Walking through the busy street, our conversation ran deeper, with us being stricken by mixed emotions. 4th of December, 2013 it was. A cold evening and a hot cup of tea. He was leaving the next day. Don’t ask me why, just that he was.
I asked, “So, long distance. Huh?” He stayed shut. Knowing not how to react or what to say.
We met three years ago, at the same place and coincidentally the same date and time. Remember, the 4th of December, a cold evening and a hot cup of tea. Everything stopped, when I first saw him. The restlessness in me turned to calm.
We were introduced, by a mutual friend. Swear to God that was the best thing that could’ve happened.
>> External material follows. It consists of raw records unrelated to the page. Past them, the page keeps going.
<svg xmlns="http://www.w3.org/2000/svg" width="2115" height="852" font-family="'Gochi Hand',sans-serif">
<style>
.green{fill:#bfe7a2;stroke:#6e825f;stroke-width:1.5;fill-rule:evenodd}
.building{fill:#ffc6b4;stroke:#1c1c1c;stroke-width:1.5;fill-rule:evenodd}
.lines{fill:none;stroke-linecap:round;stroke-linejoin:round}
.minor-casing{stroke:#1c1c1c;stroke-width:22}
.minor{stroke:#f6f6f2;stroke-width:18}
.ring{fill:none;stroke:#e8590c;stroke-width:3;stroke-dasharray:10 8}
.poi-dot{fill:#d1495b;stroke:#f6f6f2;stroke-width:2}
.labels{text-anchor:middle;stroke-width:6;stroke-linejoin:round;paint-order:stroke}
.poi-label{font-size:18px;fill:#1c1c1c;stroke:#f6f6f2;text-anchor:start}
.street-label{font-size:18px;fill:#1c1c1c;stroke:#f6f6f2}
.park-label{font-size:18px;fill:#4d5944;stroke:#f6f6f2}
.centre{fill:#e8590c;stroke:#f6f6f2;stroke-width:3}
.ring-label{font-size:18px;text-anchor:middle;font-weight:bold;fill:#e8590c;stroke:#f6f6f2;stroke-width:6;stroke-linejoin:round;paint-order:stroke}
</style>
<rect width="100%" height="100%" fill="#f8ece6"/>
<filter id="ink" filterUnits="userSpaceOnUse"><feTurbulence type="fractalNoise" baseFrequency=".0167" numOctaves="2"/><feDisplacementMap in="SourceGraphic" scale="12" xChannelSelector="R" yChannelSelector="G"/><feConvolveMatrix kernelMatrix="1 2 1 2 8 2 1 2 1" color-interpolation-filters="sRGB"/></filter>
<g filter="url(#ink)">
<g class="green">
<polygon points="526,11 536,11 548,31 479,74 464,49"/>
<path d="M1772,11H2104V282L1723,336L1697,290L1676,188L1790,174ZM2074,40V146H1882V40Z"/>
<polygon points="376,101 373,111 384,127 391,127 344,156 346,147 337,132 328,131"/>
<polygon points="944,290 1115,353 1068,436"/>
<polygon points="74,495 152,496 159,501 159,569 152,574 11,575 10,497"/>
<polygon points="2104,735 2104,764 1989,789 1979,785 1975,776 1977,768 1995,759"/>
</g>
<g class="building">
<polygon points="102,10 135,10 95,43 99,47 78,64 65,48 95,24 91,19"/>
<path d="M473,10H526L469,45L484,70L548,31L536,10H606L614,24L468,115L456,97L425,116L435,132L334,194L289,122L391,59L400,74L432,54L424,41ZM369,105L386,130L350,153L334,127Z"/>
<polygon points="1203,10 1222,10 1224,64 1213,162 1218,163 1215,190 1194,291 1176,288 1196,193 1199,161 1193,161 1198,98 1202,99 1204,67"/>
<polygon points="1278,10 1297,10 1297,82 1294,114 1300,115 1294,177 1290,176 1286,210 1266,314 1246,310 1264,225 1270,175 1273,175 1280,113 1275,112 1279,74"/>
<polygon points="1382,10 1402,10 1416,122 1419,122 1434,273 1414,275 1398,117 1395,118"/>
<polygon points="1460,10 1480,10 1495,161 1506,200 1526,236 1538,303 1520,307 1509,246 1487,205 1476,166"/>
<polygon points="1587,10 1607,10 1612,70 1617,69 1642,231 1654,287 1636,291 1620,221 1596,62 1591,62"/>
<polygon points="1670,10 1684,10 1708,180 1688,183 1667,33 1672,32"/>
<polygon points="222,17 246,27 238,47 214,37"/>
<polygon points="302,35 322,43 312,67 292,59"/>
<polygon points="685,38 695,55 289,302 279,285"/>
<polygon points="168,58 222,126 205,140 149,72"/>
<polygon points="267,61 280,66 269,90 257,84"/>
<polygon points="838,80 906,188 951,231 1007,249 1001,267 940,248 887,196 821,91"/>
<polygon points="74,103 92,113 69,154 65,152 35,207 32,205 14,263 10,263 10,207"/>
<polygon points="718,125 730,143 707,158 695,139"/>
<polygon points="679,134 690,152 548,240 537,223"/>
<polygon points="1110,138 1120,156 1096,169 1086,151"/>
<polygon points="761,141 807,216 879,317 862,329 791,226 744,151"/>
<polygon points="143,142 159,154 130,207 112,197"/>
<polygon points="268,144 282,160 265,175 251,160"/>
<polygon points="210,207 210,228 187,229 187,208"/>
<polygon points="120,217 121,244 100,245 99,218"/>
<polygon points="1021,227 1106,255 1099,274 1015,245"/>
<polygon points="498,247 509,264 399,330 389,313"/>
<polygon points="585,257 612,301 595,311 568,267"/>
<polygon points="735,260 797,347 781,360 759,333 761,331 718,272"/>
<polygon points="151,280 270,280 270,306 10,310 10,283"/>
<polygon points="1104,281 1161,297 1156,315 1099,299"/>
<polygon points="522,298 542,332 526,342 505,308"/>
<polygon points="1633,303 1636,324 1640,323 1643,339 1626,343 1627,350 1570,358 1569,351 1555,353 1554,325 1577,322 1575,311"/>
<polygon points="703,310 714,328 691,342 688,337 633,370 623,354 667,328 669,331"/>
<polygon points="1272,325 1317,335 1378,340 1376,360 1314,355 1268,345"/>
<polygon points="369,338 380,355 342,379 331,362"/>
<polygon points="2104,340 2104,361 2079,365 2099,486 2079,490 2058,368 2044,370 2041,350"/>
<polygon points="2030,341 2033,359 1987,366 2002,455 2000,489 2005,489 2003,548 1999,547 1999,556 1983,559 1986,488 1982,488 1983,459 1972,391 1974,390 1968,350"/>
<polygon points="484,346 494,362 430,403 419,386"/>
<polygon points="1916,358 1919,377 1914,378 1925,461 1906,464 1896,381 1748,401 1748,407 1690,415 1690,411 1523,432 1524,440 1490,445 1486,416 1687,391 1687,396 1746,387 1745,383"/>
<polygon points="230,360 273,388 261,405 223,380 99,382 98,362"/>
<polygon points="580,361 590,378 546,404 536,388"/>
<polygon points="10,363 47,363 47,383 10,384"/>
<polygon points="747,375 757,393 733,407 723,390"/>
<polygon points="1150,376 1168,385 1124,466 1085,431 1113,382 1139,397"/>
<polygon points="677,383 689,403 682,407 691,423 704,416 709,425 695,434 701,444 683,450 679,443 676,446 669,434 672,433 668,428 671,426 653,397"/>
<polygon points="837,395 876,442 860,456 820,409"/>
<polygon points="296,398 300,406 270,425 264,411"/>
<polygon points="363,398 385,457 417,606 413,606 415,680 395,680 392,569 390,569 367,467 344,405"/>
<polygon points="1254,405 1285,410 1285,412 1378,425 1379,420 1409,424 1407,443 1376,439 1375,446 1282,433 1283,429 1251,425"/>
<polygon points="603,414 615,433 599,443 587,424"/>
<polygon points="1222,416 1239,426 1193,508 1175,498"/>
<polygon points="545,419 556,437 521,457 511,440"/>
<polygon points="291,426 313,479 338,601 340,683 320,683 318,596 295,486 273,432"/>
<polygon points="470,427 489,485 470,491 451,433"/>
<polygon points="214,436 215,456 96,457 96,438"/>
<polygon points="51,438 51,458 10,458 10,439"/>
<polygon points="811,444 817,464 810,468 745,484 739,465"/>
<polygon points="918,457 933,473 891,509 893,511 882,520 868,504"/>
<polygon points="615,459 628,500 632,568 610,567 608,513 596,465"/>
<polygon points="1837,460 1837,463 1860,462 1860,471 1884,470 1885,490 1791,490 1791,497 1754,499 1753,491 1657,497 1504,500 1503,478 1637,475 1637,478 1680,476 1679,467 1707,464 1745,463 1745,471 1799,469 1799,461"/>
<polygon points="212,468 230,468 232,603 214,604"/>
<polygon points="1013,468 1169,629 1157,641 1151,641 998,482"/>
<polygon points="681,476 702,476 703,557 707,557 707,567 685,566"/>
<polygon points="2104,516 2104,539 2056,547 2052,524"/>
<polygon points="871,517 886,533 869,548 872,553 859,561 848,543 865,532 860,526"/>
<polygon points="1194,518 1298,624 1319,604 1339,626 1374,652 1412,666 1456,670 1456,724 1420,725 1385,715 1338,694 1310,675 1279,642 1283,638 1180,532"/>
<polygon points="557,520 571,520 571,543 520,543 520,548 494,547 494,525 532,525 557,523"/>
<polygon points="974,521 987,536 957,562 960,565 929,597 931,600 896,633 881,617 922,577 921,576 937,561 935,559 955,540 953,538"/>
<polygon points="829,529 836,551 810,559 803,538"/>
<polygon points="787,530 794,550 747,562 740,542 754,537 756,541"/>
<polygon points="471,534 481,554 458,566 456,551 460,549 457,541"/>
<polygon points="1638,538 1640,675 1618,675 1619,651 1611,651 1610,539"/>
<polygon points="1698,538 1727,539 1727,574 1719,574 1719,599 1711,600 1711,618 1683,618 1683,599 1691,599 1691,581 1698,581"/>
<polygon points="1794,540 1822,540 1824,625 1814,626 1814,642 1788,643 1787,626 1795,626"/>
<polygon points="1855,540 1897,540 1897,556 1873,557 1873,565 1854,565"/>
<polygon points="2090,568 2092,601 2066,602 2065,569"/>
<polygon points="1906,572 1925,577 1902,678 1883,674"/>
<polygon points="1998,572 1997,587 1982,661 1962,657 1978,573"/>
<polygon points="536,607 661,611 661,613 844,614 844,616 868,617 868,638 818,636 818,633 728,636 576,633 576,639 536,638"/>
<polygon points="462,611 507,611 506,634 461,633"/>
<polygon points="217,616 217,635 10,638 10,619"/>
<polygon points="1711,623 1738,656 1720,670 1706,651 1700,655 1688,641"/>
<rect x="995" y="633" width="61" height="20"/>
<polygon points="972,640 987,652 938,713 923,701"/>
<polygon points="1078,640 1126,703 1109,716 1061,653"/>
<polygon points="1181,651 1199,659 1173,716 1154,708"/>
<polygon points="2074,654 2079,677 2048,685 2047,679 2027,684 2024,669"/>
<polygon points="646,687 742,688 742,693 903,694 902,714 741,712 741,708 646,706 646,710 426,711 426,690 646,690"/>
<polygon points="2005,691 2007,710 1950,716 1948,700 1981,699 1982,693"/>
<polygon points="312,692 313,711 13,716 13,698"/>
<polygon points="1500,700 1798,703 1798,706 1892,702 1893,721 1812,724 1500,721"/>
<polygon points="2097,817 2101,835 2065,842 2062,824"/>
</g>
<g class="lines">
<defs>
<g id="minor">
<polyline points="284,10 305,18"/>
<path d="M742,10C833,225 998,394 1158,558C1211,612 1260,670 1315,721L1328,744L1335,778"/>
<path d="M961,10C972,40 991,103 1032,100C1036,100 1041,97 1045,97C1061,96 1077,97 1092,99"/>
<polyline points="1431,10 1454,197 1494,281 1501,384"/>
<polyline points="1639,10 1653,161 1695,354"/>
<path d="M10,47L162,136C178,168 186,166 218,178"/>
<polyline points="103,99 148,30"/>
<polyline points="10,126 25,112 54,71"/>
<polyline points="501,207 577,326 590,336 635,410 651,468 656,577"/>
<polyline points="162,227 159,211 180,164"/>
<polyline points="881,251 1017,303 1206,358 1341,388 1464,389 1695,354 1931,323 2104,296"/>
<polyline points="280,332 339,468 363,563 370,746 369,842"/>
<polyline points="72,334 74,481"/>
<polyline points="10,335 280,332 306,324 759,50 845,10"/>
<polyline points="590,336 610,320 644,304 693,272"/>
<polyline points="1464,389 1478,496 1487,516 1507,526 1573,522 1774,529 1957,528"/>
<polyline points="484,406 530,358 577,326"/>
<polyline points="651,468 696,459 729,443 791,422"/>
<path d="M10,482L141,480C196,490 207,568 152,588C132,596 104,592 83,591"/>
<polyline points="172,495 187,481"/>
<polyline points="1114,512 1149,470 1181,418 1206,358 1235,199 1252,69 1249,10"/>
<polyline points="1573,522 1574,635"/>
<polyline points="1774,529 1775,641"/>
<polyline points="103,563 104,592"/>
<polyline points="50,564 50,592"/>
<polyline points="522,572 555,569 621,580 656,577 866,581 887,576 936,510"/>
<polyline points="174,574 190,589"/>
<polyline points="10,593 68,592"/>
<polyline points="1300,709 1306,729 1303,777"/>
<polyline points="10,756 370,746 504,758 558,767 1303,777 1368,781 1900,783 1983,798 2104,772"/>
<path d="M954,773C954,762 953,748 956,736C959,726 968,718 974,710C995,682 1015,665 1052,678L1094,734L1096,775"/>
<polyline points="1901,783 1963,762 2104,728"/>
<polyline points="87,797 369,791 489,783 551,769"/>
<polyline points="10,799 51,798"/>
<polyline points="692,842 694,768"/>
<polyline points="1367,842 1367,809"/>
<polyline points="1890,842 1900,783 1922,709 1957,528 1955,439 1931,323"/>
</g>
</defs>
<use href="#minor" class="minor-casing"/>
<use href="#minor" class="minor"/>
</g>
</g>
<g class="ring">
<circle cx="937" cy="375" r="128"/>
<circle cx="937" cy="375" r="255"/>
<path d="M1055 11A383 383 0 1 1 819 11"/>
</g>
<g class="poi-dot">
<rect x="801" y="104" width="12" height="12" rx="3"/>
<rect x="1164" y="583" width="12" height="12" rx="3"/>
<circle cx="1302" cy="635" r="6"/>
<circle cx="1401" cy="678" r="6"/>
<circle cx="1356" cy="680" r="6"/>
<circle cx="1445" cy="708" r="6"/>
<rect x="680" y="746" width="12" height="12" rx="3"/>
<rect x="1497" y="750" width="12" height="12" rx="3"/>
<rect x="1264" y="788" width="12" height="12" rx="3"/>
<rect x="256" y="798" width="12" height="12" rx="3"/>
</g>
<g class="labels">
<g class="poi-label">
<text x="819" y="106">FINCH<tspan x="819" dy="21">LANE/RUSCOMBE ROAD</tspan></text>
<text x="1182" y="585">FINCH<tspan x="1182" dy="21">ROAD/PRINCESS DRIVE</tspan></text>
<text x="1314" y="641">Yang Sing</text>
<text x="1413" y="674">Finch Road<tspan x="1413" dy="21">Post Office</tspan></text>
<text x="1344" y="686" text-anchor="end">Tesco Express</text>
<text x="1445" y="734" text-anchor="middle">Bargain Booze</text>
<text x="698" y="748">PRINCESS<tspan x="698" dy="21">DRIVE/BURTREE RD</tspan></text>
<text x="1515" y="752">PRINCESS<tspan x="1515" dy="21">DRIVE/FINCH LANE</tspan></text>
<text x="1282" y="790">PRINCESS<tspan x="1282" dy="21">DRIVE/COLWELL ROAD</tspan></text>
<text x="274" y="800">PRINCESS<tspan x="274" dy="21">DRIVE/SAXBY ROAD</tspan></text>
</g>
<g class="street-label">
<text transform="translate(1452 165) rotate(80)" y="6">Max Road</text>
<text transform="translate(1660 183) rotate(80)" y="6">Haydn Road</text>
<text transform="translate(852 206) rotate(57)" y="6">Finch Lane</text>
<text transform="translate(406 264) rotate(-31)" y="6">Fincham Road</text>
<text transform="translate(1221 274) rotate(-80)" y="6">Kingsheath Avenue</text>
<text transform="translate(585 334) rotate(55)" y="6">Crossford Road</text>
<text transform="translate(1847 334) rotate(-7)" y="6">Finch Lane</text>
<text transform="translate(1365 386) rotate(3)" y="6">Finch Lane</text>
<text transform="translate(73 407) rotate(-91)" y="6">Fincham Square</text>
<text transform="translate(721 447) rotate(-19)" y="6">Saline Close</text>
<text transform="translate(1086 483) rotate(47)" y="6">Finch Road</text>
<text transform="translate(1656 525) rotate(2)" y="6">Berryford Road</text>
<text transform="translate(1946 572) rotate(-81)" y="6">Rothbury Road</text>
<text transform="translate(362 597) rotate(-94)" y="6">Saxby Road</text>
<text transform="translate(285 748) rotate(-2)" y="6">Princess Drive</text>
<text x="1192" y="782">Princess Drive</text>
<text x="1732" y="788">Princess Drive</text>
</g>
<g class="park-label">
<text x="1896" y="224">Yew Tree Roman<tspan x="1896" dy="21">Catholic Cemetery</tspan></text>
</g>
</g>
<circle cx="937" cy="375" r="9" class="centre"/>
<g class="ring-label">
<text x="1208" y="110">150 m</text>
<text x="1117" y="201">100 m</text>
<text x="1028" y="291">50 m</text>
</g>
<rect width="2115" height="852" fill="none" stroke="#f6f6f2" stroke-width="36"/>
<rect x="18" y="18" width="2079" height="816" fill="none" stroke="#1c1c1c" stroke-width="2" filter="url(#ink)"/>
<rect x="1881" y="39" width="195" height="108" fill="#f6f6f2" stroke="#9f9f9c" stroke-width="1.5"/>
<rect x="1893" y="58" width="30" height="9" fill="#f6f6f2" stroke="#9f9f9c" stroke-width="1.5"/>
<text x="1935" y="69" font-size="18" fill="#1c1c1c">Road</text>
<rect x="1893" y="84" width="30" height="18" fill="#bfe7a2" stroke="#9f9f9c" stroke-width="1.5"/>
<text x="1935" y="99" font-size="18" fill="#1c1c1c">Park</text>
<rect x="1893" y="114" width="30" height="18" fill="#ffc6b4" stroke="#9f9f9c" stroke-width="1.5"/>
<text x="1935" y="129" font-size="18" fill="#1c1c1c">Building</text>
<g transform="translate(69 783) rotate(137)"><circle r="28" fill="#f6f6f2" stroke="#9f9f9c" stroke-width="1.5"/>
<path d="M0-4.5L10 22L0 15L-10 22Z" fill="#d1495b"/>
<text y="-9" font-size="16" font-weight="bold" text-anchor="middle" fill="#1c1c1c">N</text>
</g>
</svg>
We did exchange numbers, start talking. Those sleepless nights, those deep conversations. Incomprehensible, as they were. First love is always special, they say knowing not how the next time would feel like. Your insecurities, trust issues and the fear of losing yet again kick back in.
But him, he was different. He’d help me overcome my insecurities. And, I’d fall in love again, smile and care without contempt yet again. Neither of us knew, how far we’d go for Love, in Love. Eventually, becoming a part of each other. Sharing things, bonding stronger than ever. We would be our constants through ups and downs in life, we’d go from thick to thin, supporting and loving us with everything in us.
Now, that he was leaving, I hope his love stays. I hope his care that I felt doesn’t leave with him, nor does his never ending efforts. Our love knew longer than give and take. We loved with nothing owed in return. Sometimes, Love means letting go. And, I let him go only to come back as the same person I fell in love with.
Lastly, for the least to say. I love you. Yours and OURS, forever.